The program comprises two parts, PowerDesk and ExplorerPlus. The PowerDesk component supplies quick access to programs and displays monitors for disk usage, CPU utilization and so forth. My favorite component, ExplorerPlus, is a superb Windows Explorer replacement. It lets you do all the standard tasks (copy a disk, rename files, set a file's date/time stamp and add folders). But it also allows you to view files in two panes arranged either horizontally or vertically. Competitors like Norton's File Utilities and Drag and File run two copies of their program and then arrange the windows, wasting precious screen space.
PowerDesk adds the ability to print a folder tree or file list, as well as set up commonly used paths and programs for quick navigation. Zip capabilities let you create Zip archives and view their contents.
You can also encrypt and decrypt files (DES encryption is provided), "destroy" files so they can't be unerased and access Start button options from the Windows 95 toolbar. You can configure font size and customize PowerDesk's toolbar with buttons for the features you use most; PowerDesk added 30 more buttons to the customization set.

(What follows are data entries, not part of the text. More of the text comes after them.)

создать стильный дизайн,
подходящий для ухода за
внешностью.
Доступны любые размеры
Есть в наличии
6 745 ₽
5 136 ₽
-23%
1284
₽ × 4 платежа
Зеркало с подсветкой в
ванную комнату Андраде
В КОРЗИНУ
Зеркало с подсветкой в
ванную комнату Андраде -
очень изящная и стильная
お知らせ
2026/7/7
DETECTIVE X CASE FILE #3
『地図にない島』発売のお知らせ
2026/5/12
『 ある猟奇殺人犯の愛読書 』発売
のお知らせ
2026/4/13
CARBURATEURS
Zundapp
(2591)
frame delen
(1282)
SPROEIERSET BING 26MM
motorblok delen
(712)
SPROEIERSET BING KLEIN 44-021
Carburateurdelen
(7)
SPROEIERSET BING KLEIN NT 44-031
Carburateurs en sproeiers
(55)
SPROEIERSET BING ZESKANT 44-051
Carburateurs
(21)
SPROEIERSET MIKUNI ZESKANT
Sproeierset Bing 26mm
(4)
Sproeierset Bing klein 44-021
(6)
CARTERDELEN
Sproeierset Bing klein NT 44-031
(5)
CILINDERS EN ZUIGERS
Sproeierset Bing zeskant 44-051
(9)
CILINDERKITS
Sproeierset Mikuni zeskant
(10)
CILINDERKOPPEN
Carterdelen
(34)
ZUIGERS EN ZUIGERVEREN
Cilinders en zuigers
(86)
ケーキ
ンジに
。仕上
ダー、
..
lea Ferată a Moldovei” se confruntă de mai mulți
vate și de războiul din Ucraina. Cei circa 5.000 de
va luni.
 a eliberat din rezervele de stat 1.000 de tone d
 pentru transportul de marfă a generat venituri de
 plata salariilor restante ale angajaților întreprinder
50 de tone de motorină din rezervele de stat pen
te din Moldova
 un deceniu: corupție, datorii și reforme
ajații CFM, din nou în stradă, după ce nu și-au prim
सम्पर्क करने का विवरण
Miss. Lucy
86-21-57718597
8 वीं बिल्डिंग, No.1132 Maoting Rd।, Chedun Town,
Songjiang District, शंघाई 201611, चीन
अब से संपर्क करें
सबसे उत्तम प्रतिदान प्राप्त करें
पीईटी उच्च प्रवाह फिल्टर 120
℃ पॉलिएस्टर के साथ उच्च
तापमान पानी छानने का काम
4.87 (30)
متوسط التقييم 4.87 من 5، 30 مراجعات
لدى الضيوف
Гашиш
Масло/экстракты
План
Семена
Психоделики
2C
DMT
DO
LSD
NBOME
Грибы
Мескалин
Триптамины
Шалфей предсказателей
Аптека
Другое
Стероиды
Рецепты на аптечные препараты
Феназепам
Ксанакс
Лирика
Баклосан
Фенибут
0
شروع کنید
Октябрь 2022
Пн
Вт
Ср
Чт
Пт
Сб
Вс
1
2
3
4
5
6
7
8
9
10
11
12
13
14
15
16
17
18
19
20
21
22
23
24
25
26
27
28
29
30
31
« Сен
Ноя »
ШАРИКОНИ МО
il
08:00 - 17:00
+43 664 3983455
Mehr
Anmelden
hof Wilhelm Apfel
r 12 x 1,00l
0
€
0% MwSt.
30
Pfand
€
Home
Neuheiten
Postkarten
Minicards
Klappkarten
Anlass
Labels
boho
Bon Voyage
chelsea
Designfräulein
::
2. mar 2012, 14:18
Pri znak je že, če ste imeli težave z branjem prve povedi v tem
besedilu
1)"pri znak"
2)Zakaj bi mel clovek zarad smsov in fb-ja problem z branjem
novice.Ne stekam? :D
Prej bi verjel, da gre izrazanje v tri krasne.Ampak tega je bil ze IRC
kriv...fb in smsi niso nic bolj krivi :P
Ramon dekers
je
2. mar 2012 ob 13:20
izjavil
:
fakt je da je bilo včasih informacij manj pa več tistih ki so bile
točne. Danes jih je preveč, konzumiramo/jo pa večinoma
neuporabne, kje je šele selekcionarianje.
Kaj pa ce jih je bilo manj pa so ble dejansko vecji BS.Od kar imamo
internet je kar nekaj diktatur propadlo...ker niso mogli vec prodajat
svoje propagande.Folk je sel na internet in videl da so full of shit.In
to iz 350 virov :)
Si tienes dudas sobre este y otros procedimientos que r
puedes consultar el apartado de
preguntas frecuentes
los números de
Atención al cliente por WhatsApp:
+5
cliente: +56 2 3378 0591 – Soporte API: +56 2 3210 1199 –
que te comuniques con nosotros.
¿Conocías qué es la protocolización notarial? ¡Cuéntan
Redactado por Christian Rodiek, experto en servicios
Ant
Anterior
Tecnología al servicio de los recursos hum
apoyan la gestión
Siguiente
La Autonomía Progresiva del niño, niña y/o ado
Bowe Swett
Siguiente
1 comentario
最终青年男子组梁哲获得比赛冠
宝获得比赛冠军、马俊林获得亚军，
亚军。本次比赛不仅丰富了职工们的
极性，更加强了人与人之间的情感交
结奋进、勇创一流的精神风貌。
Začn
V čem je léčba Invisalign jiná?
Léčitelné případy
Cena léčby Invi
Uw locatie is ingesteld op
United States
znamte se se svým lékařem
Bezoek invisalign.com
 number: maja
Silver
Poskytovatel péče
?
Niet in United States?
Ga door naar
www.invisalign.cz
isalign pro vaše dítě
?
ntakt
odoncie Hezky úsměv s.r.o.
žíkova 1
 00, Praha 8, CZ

Rounding out the new features is a toolbar called the Launchbar. It lets you add buttons to run your favorite programs. Predefined buttons run the new File Find utility (not significantly better than Win95's own), start Size Manager (to graphically view the size of a folder and all its subfolders) or run the Registry Editor. You can drag and drop files to the Launchbar, too.
PowerDesk's toolbar can be anchored to the top of your screen. You can configure it in many different ways, including displays of system resource usage, and system date and time. You can add buttons to launch your favorite applications or include buttons that duplicate items on your Start menu. You can access printer properties or control the print queue. Like many other products, PowerDesk's Multiview offers multiple virtual desktops for organizing your files and applications. System Access features let you change common settings, such as screen resolutions, or restart the computer in DOS mode.
PowerDesk is the one program that I simply must have running on my system.